The softening demand for memory chips has been a cause for concern among semiconductor companies for some time. Adding to the slump is the impact of the ongoing trade war and falling prices. According to experts, the once-booming semiconductor industry is bracing for a correction.
Even as chipmakers continue their efforts to clear excess inventory, recent developments indicate the slowdown has already set in. Taking a cue from the downtrend, Goldman Sachs (GS) Wednesday downgraded Micron Technology (MU) from Buy to Neutral, sending the stock tumbling. The rating agency attributed the downgrade to the sharp decline in the demand for memory chips, a trend that could last for several months.
According to experts, the once-booming semiconductor industry is bracing for a correction
Micron lost more than 6% in early trading Wednesday, adding to the ongoing sector-wide slump triggered by the sell-off in semiconductor stocks. Goldman analysts see the downturn extending to the upcoming quarters when sales are expected to be dragged further by the falling prices due to procurement delays.
According to the analysts, the company’s near-term profit will come under pressure from the low average selling prices, an oversupply of the NAND chips and the supply-demand imbalance in DRAM. Micron is scheduled to report its fourth-quarter results on September 20 after the closing bell. Wall Street is looking for earnings of $3.26 per share.
Earlier, Micron took a beating after RBC Capital Markets lowered its price target on the stock and maintained the outperform rating, citing a potential squeeze on the company’s margins due to the demand slump.
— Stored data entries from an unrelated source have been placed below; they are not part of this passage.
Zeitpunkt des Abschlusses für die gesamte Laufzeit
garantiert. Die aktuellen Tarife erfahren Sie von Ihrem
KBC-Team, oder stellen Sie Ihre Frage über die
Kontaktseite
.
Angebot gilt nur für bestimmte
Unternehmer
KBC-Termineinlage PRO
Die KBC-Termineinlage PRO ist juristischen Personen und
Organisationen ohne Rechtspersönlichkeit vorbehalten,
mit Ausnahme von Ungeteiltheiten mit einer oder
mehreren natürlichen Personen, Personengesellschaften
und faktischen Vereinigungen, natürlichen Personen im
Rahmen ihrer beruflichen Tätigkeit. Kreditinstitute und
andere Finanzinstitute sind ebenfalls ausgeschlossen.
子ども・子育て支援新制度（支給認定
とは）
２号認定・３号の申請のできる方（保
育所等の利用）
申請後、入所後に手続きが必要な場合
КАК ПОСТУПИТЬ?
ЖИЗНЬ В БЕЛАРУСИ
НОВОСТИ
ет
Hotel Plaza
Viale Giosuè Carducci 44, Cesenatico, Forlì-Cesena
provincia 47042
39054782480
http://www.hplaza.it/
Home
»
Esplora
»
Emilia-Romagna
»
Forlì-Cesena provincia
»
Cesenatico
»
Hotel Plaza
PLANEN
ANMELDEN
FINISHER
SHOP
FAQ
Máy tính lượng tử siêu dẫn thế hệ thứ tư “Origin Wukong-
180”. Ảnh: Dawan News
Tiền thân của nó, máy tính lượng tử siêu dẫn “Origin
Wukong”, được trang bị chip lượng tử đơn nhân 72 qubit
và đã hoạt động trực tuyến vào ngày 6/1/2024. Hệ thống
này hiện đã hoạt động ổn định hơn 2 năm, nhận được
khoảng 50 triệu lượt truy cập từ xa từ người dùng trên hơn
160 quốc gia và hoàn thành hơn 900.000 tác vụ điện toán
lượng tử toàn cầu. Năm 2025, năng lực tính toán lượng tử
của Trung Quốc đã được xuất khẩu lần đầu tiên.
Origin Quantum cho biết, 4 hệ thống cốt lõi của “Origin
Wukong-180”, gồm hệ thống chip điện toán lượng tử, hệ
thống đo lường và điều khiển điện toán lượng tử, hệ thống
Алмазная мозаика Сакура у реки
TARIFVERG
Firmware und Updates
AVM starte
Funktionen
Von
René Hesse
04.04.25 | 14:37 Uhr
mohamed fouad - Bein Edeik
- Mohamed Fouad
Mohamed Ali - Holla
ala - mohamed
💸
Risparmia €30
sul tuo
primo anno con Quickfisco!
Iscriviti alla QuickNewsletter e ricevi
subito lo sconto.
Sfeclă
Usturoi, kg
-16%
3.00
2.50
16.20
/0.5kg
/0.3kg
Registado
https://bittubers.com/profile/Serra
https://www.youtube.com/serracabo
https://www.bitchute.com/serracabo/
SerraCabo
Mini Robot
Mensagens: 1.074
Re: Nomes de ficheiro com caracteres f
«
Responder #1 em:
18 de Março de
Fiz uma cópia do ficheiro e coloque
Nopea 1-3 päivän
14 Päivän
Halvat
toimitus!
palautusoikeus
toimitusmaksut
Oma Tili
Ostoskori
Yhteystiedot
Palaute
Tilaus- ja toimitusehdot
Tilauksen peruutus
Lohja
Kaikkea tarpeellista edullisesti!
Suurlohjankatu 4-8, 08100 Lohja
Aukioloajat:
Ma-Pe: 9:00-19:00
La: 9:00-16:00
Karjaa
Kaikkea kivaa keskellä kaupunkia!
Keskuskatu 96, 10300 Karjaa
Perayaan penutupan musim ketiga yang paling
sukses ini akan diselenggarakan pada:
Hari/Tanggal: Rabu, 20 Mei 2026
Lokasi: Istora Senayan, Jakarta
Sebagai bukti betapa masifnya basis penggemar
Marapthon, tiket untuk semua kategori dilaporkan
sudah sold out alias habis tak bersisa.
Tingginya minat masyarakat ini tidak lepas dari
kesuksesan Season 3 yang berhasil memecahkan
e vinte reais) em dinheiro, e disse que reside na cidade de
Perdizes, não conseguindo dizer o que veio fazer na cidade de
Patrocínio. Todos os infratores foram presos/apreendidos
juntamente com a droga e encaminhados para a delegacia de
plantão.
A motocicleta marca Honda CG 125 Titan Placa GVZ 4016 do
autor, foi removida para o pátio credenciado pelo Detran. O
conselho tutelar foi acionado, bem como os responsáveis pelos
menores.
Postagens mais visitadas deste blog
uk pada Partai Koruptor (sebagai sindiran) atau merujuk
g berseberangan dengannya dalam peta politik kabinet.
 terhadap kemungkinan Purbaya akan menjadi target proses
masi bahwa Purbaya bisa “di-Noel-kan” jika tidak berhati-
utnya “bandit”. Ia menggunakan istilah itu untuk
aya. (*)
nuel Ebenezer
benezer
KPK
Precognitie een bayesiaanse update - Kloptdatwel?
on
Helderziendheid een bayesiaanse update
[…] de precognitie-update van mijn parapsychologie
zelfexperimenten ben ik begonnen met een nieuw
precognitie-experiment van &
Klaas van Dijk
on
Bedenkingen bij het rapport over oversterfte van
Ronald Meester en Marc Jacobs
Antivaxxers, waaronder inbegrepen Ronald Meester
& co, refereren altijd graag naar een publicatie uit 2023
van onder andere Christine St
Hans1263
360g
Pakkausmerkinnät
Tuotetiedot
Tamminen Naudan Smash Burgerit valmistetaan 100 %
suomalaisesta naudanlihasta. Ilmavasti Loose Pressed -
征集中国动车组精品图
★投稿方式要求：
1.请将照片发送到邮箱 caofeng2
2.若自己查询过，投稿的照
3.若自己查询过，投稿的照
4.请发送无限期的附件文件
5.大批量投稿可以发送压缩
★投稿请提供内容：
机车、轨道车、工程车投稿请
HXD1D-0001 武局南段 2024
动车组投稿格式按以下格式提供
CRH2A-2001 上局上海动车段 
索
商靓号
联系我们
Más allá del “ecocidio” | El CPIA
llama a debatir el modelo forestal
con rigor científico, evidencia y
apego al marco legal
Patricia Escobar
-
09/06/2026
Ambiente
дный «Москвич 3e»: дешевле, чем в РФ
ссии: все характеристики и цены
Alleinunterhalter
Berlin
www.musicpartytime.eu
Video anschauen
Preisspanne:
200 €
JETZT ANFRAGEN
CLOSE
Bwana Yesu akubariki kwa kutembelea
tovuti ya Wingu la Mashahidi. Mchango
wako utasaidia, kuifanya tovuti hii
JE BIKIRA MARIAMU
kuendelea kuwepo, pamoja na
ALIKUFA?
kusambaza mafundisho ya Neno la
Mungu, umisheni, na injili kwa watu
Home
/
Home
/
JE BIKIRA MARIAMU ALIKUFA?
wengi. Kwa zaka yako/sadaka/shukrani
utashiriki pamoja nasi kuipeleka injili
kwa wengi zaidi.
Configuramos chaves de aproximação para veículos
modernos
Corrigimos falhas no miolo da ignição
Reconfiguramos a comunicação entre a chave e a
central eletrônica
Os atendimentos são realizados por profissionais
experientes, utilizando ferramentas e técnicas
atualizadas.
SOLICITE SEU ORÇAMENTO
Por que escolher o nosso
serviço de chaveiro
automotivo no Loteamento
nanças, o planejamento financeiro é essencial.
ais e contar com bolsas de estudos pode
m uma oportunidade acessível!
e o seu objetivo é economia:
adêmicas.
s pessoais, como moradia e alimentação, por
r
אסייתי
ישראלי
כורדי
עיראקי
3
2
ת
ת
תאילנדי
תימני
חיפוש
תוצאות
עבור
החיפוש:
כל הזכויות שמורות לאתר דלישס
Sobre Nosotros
Last week, the stock plunged nearly 10% after a report from Morgan Stanley outlined a bleak outlook for the semiconductor industry.
Recently, the Boise, Idaho-based company revealed plans to pump in $3 billion of capital into the business and create 1,100 jobs by 2030 as part of an expansion program, mainly involving capacity expansion in the Virginia chip plant and development of an R&D center in Manassas.
Micron experienced a great deal of volatility since the beginning of the year and lost over 6% during the period. The downturn was more pronounced since mid-August, marked by a cumulative loss of about 21%. Following Wednesday’s downgrade, the stock slipped further and hovered near the $40-mark.